ベネチア国際映画祭新設部門のコントロコレンテ部門で審査員特別大賞を受賞したという大ニュースで日本を騒がせた張本人、塚本晋也監督作品『六月の蛇』が東京フィルメックスにお目見え。常に新しいものを追い求める監督の志向は変わらず、今回も様々なスクリーンサイズをクランクイン3日前まで実験したり、ボランティアを大募集してスタッフ・キャスト総勢230名がボランティアとして撮影に参加した。また、独特な青いトーンのモノクロ映像(アシディック・ブラック&ホワイトと名づけられた。)は、作品を通して降りつづける6月の雨のむしむしとしたイメージをより強く甦らせている。
 塚本監督と主演の黒沢あすかが舞台挨拶に、監督は上映後のティーチ・インにも登場した。
 

塚本晋也監督——ベネチアでは観客に最後まで観てもらっただけでなく今までで一番いい、熱い反応をいただいて嬉しかったです。官能ポルノかと思うような勇気のいる脚本を黒沢さんがやるっていってくださった時点でこの映画は出来たんだっていえます。

黒沢あすかさん(りん子役)——現場は大変でしたが、監督は撮影に入る前には必ず話し合いの場を持ってくださり、私のいうことや疑問点耳を貸してくださいました。それで私と監督の意見が合えば、これで行きましょう!って言ってくださいました。この方を信じていけばいいんだって思ってやりました。

Q:女性の描き方について。
塚本監督——男の子映画ばっかり作ってるって言われますけどね。次に生まれるとしたら女性に生まれて、翻弄されて喘いだりよがったり・・苦しみたいかもしれないです。女性に嫉妬してるから他の作品に女性を出さないのかも。めちゃくちゃにして、でもそれを見るのも悔しい。むしろ自分が女性的な気分で、犯されたりとかしてるのはいつも描いてるんですが、頼みづらいんです。男にはなんとでも言えますけど。女性に嫉妬するのが面倒くさくなって、今回はもう役を譲ったという感じですね。
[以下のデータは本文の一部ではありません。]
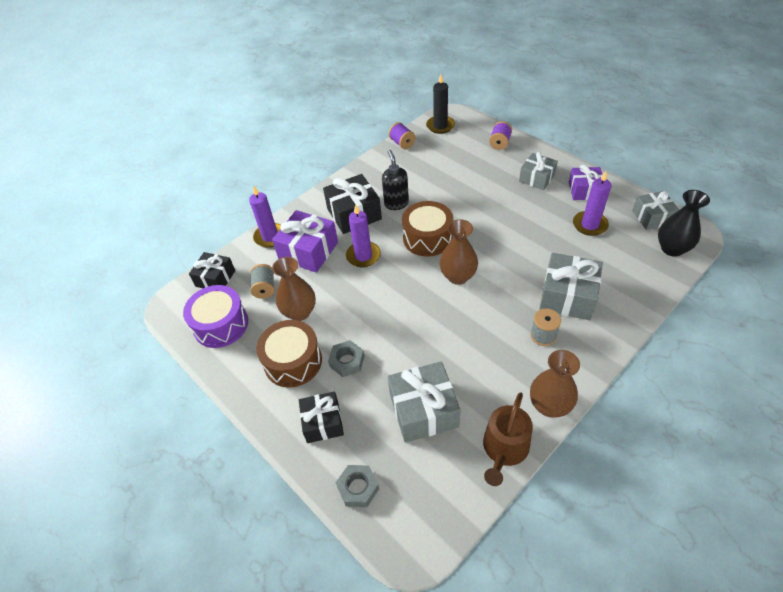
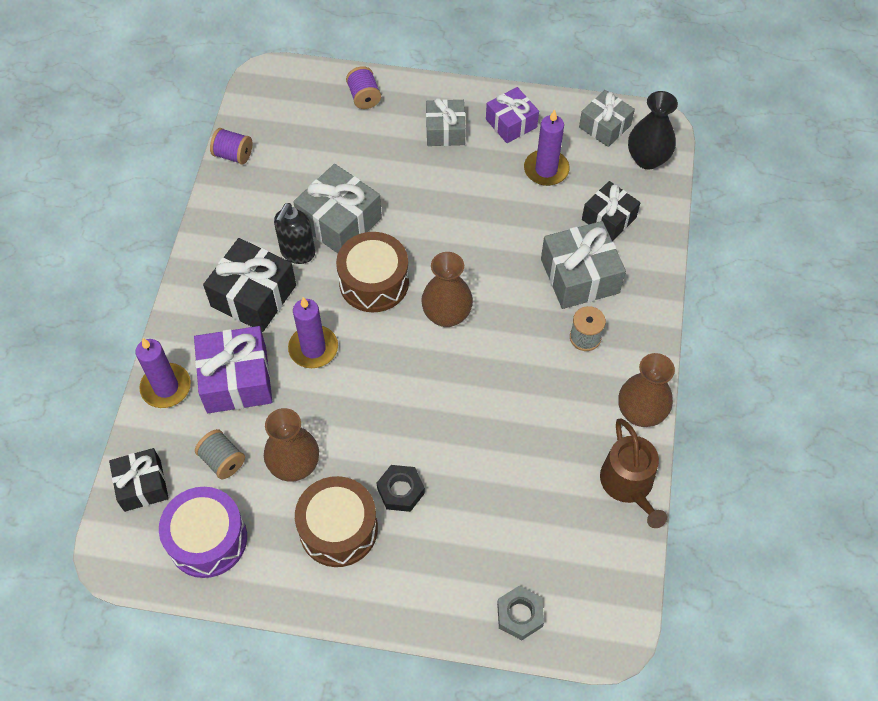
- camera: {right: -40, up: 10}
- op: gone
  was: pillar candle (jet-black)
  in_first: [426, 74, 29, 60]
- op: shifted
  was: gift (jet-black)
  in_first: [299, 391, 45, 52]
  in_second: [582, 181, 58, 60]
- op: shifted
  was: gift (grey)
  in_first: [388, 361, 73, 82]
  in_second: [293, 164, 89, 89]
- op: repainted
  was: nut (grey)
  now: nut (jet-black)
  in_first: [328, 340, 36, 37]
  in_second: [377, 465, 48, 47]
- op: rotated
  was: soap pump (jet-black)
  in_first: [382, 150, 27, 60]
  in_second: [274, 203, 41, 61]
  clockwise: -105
Q:二人の男が一人の女を取り合うという話が多い気がしますが・・?
塚本監督——いつも違う話を考えようと思って書きはじめるんですけど、「よし、これはいい!きたきたっ!」と思って書き終えるとやっぱりおなじような感じになっちゃう。好きなんでしょうね、結局。今作は『鉄男』を作る10年前から考えていたことなんですがいろんなデザインをかじった上で一番最初にやりたかったこと、「都市と肉体」のテーマそれそのものを一番見つめた一番シンプルで本来いつもやってるお話を一発やってやろうって思ったんです。

Q:明るくユーモラスな人柄の監督が、どうして毎回バイオレントな過激な作品を撮れるのでしょう?
塚本監督 ——普段は頭の中はぼーっとしていて穏やかな日常を妄想だけして送ってます。映画を作ったり脚本を書いたりするのはよっぽど自分の中に何かがないと出来ない。だから自分の中でベルを鳴らすんです。日常生活のわびさびみたいなことはそのベルが強すぎるんで描けない。日本が戦争のないことに甘んじてぼーっとしてることへの危機感があって、映画を作るときだけは鉄槌を掲げて、それを覚醒させたいっていう思いがあるんです。

次から次へと質問が矢のように飛び交う会場は、塚本ワールドに酔った観客たちの熱気と高揚感に包まれていた。観客と気さくにやりとりを交わす、そんな監督から生まれる、妄想とエロスの狂信的映像世界を堪能した。
(Yuko Ozawa)

『六月の蛇』は2003年春、渋谷シネ・アミューズにて公開ロードショー。